Print each of the following lines verbatim, without any alteration.

··········

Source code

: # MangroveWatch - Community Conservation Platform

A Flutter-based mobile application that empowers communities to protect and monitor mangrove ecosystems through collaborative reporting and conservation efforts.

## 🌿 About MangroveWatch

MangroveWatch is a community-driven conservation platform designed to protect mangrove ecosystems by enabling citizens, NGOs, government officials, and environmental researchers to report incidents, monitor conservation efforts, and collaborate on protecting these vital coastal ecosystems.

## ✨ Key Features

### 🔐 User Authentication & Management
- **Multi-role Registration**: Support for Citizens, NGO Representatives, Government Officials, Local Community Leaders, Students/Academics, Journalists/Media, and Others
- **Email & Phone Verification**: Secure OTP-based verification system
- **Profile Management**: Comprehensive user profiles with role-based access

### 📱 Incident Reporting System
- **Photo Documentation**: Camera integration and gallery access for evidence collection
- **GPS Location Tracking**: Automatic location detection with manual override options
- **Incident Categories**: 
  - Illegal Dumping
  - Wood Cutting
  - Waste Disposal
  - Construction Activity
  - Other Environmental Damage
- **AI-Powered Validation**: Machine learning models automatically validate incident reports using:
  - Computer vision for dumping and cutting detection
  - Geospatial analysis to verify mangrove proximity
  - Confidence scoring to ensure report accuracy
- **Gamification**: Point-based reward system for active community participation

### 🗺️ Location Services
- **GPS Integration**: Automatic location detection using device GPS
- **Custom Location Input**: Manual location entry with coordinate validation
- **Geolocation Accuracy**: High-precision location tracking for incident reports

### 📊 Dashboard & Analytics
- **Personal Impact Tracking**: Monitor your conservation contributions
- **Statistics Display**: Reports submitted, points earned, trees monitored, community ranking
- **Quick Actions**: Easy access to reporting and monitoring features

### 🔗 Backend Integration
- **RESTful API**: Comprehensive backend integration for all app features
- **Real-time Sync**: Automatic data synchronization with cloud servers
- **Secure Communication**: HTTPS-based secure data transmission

··········

> **Worked solution**
Source code

: # MangroveWatch - Community Conservation Platform

A Flutter-based mobile application that empowers communities to protect and monitor mangrove ecosystems through collaborative reporting and conservation efforts.

## 🌿 About MangroveWatch

MangroveWatch is a community-driven conservation platform designed to protect mangrove ecosystems by enabling citizens, NGOs, government officials, and environmental researchers to report incidents, monitor conservation efforts, and collaborate on protecting these vital coastal ecosystems.

## ✨ Key Features

### 🔐 User Authentication & Management
- **Multi-role Registration**: Support for Citizens, NGO Representatives, Government Officials, Local Community Leaders, Students/Academics, Journalists/Media, and Others
- **Email & Phone Verification**: Secure OTP-based verification system
- **Profile Management**: Comprehensive user profiles with role-based access

### 📱 Incident Reporting System
- **Photo Documentation**: Camera integration and gallery access for evidence collection
- **GPS Location Tracking**: Automatic location detection with manual override options
- **Incident Categories**: 
  - Illegal Dumping
  - Wood Cutting
  - Waste Disposal
  - Construction Activity
  - Other Environmental Damage
- **AI-Powered Validation**: Machine learning models automatically validate incident reports using:
  - Computer vision for dumping and cutting detection
  - Geospatial analysis to verify mangrove proximity
  - Confidence scoring to ensure report accuracy
- **Gamification**: Point-based reward system for active community participation

### 🗺️ Location Services
- **GPS Integration**: Automatic location detection using device GPS
- **Custom Location Input**: Manual location entry with coordinate validation
- **Geolocation Accuracy**: High-precision location tracking for incident reports

### 📊 Dashboard & Analytics
- **Personal Impact Tracking**: Monitor your conservation contributions
- **Statistics Display**: Reports submitted, points earned, trees monitored, community ranking
- **Quick Actions**: Easy access to reporting and monitoring features

### 🔗 Backend Integration
- **RESTful API**: Comprehensive backend integration for all app features
- **Real-time Sync**: Automatic data synchronization with cloud servers
- **Secure Communication**: HTTPS-based secure data transmission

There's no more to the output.